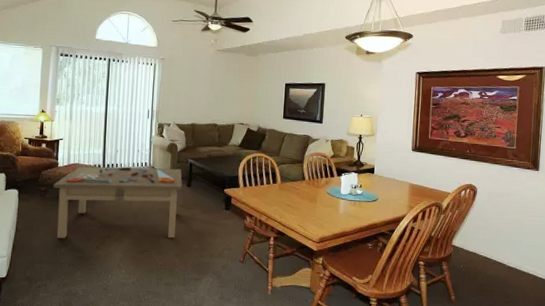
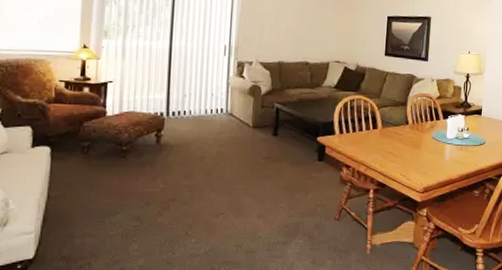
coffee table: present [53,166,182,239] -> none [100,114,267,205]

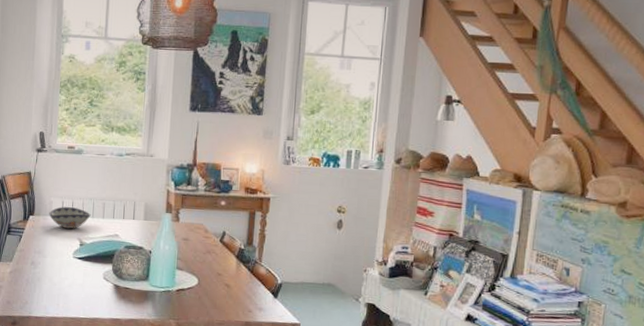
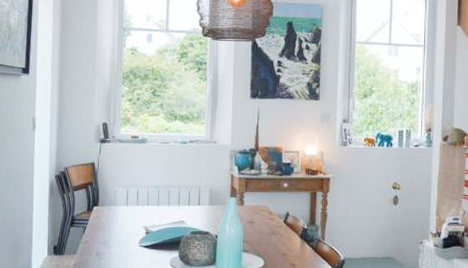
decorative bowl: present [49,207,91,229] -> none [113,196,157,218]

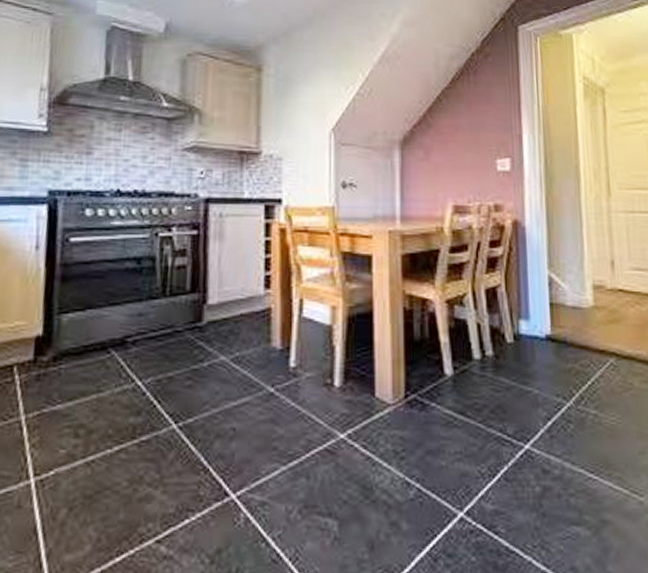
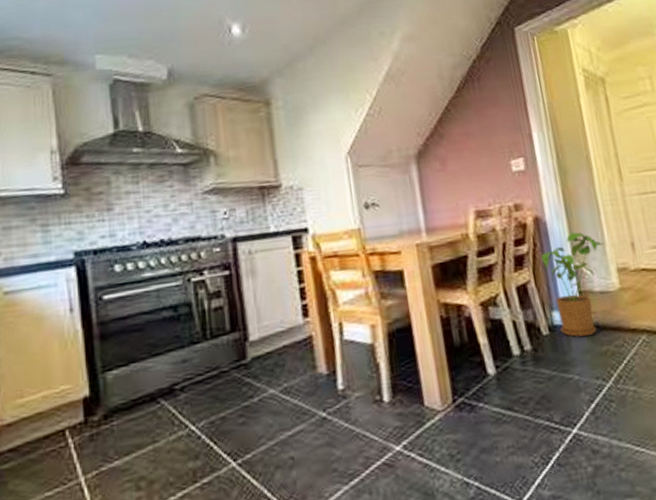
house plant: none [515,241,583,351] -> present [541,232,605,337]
——————
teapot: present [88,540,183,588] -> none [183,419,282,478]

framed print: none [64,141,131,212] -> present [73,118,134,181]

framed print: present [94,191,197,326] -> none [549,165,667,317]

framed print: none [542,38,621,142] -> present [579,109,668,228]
——————
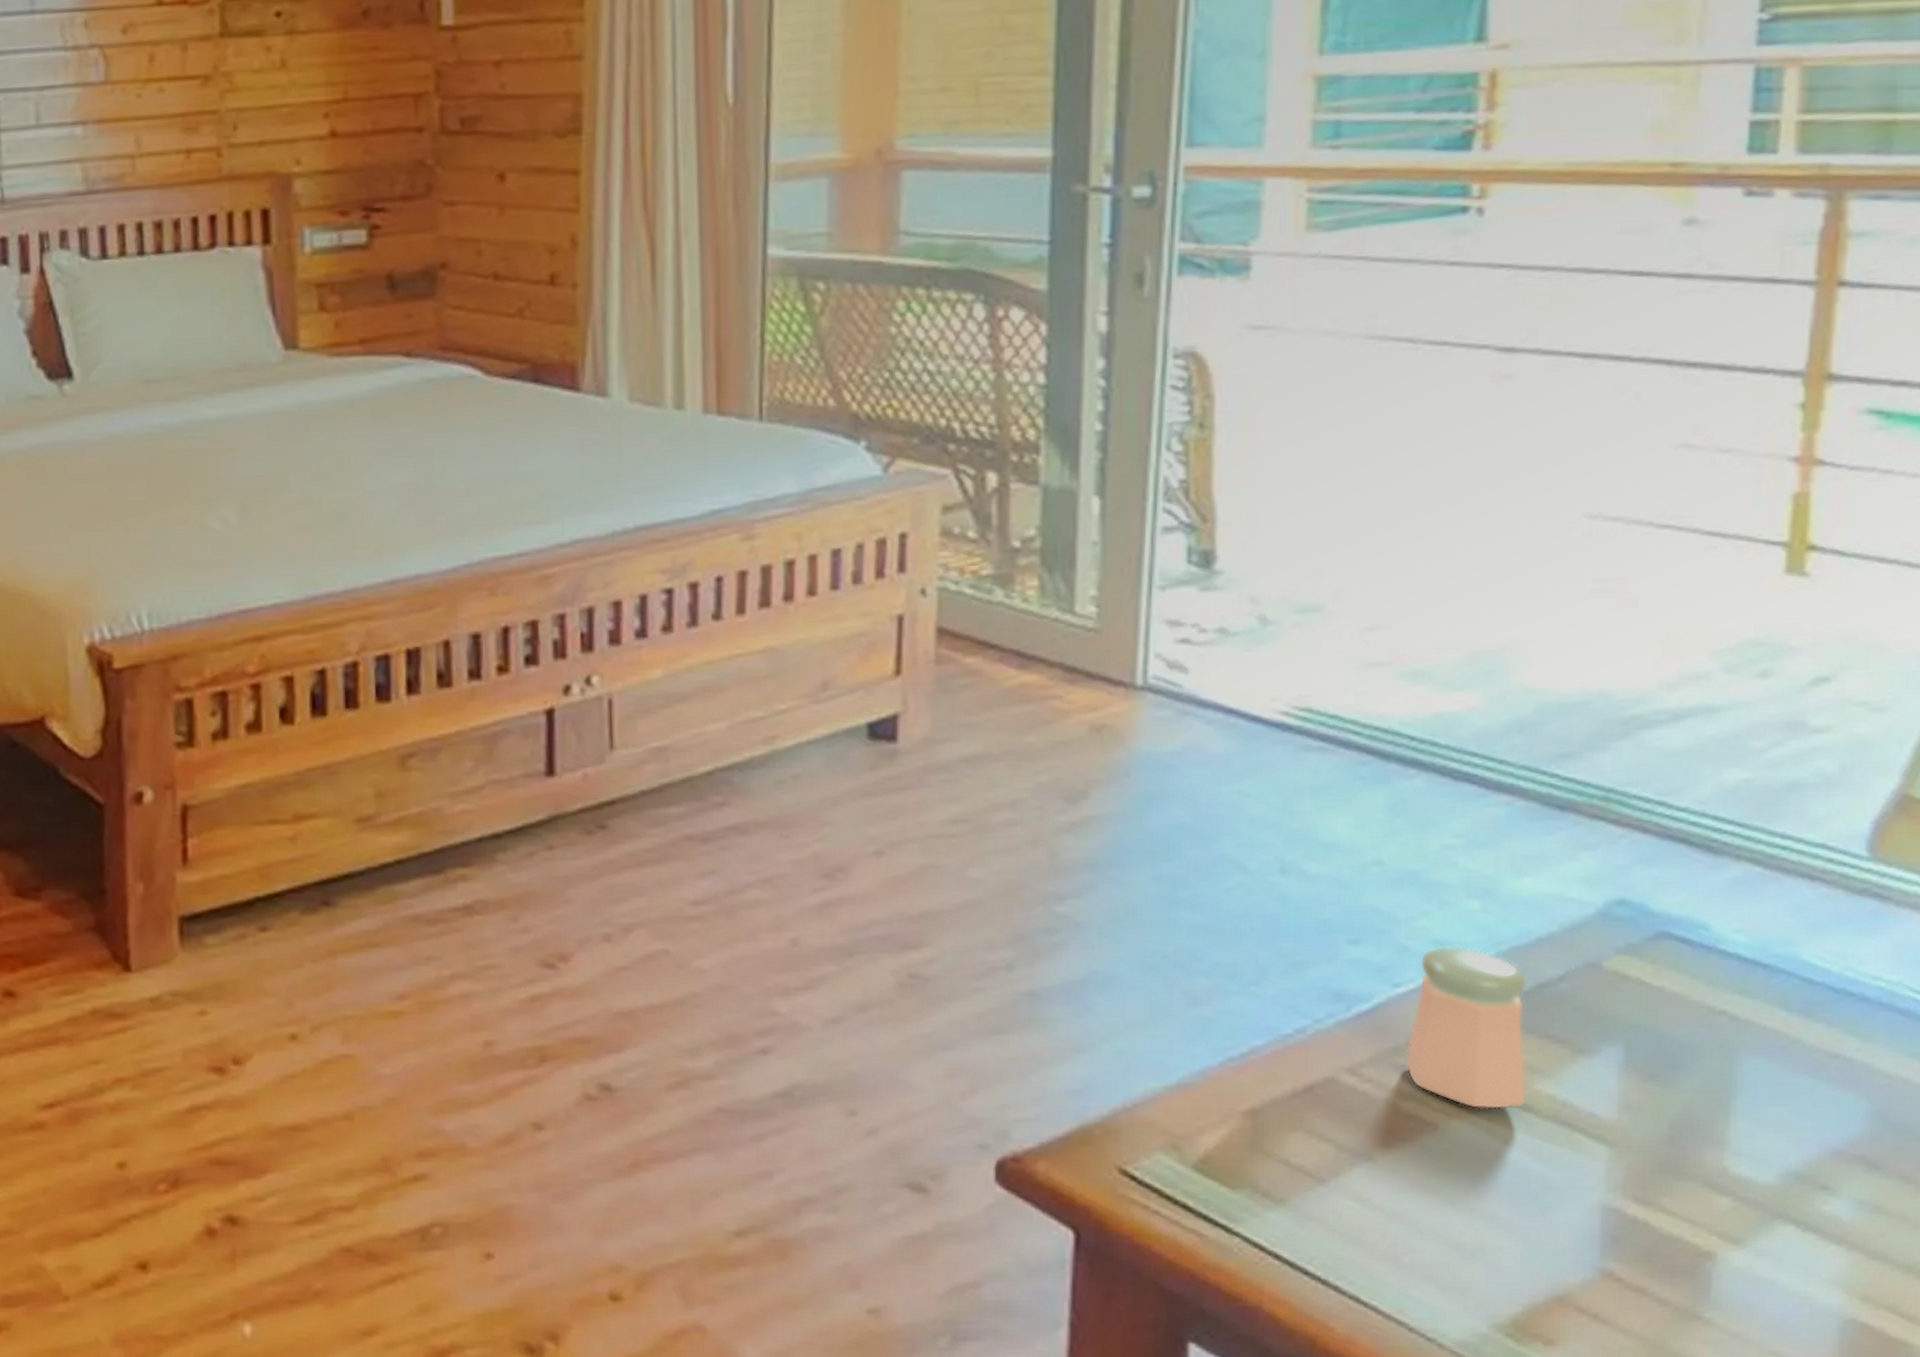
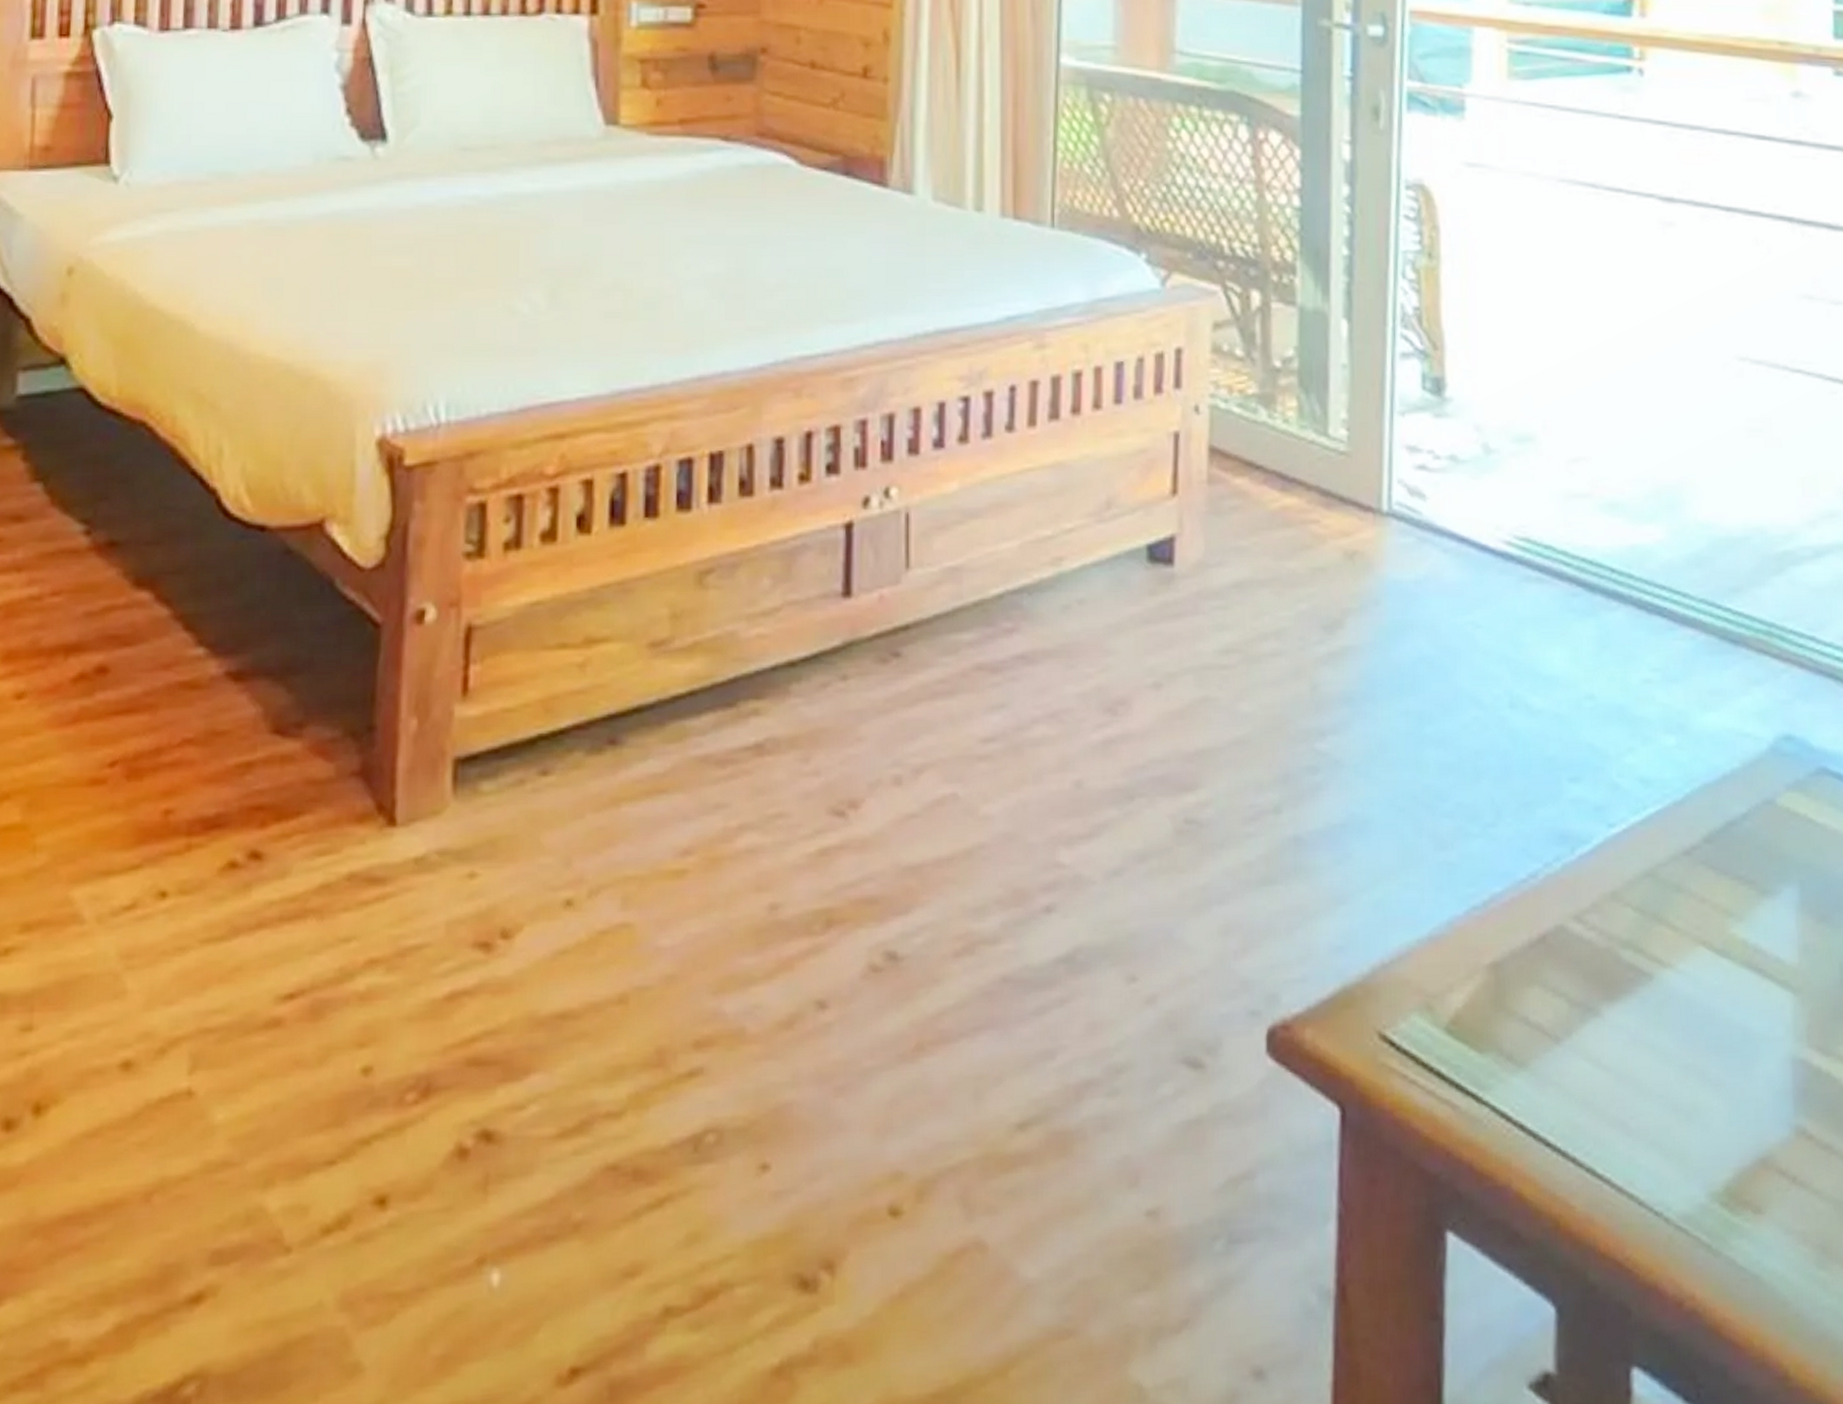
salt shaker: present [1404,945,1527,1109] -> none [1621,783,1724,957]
——————
_Instructions for the task_
Given the records above, return exactly the lines starting at the line containing "framed print: none [64,141,131,212]" and ending at the line containing "framed print: none [542,38,621,142]", including both.

_Your response_
framed print: none [64,141,131,212] -> present [73,118,134,181]

framed print: present [94,191,197,326] -> none [549,165,667,317]

framed print: none [542,38,621,142] -> present [579,109,668,228]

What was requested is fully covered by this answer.